▶ [Your objective]: Each line of the listing that contains the word "редакции" is to be copied.

** Opening Records for processing block **

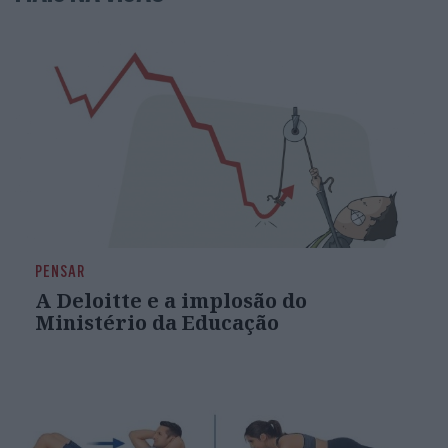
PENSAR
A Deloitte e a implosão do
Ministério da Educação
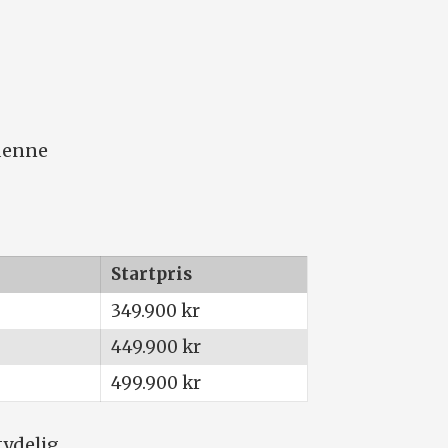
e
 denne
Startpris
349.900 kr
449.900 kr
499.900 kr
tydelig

** Closing Records for processing block **
** Opening Records for processing block **

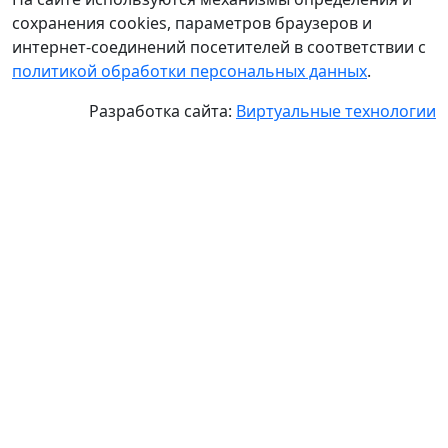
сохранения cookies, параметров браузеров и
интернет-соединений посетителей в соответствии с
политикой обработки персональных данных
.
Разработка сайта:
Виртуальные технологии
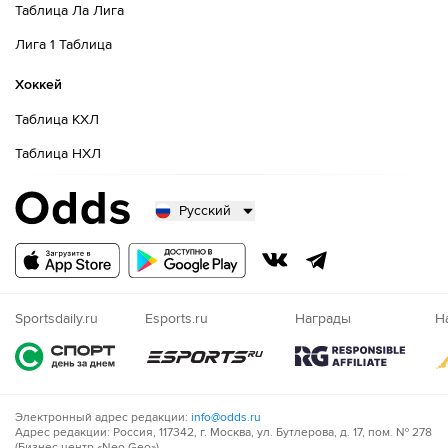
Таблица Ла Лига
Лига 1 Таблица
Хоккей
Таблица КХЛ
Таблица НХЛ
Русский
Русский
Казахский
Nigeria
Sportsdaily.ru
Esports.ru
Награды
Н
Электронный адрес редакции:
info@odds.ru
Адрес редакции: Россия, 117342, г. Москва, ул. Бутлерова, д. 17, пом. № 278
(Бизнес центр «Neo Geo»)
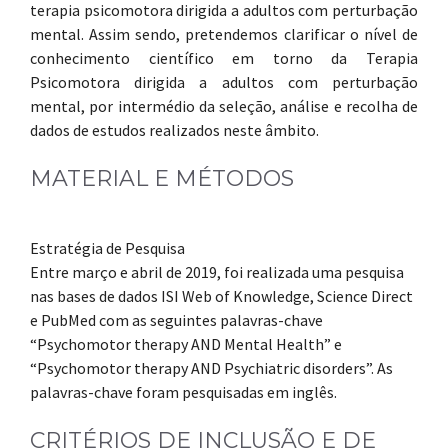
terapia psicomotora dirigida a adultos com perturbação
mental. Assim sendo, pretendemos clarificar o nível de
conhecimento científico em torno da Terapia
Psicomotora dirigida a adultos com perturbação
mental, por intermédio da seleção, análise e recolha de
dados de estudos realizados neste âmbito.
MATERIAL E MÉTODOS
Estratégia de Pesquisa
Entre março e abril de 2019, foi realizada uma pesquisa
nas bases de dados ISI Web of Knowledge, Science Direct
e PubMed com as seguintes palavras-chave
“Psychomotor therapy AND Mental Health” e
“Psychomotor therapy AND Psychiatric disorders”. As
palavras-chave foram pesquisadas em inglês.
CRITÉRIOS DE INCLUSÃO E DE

** Closing Records for processing block **

▶ [Output of the task]:
Электронный адрес редакции:
Адрес редакции: Россия, 117342, г. Москва, ул. Бутлерова, д. 17, пом. № 278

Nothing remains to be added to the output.